Cite as: https://hdl.handle.net/21.11116/0000-0001-D529-1
Conveying emotions in spoken poetry may be based on a poem’s semantic content and/or on emotional prosody, i.e. on acoustic features above single speech sounds. However, hypotheses of more direct sound–emotion relations in poetry, such as those based on the frequency of occurrence of certain phonemes, have not withstood empirical (re)testing. Therefore, we investigated sound–emotion associations based on prosodic features as a potential alternative route for the, at least partially, non-semantic expression and perception of emotions in poetry. We first conducted a pre-study designed to validate relevant parameters of joy- and sadness-supporting prosody in the recitation, i.e. acoustic production, of poetry. The parameters obtained thereof guided the experimental modification of recordings of German joyful and sad poems such that for each poem, three prosodic variants were constructed: one with a joy-supporting prosody, one with a sadness-supporting prosody, and a neutral variant. In the subsequent experiment, native German speakers and participants with no command of German rated the joyfulness and sadness of these three variants. This design allowed us to investigate the role of emotional prosody, operationalized in terms of sound-emotion parameters, both in combination with and dissociated from semantic access to the emotional content of the poems.
The findings from our pre-study showed that the emotional content of poems (based on pre-classifications into joyful and sad) indeed predicted the prosodic features pitch and articulation rate. The subsequent perception experiment revealed that cues provided by joyful and sad prosody specifically affect non-German-speaking listeners’ emotion ratings of the poems. Thus, the present investigation lends support to the hypothesis of prosody-based iconic relations between perceived emotion and sound qualia. At the same time, our findings also highlight that semantic access substantially decreases the role of cross-language sound–emotion associations and indicate that non-German-speaking participants may also use phonetic and prosodic cues other than the ones that were targeted and manipulated here.

→ **Material for this task**
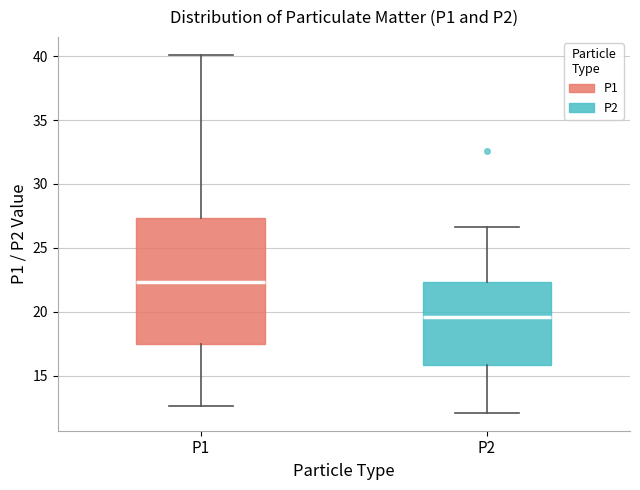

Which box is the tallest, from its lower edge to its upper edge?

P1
...
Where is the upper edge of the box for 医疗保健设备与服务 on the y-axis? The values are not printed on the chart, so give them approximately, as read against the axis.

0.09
--
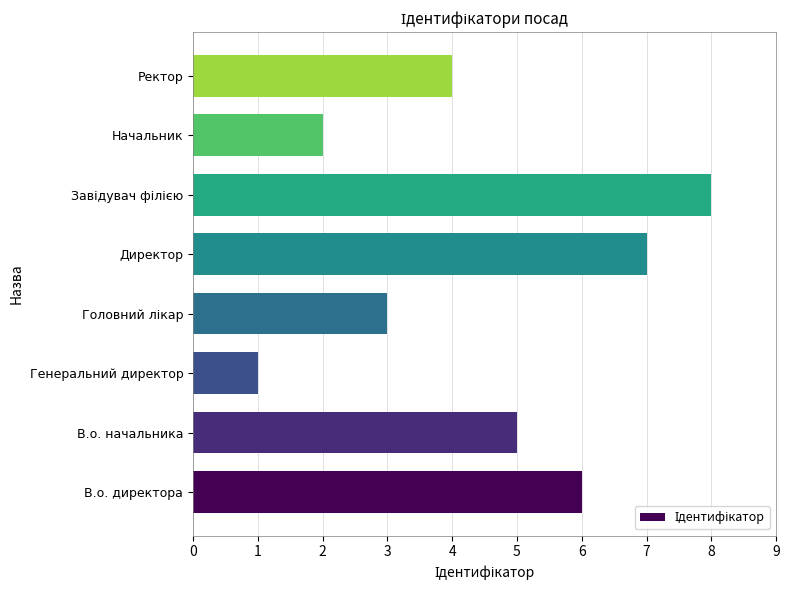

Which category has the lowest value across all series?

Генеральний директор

→ **Check your understanding**
a. According to the passage on emotion in spoken poetry, which two prosodic features did the pre-study find were predicted by the emotional content of the poems?
b. Retype the part of the records that opens with the line containing "Which category has" and closes with the line containing "Генеральний директор", including both of those lines.

→ **Solutions to the exercise**
a. Pitch and articulation rate.

b.
Which category has the lowest value across all series?

Генеральний директор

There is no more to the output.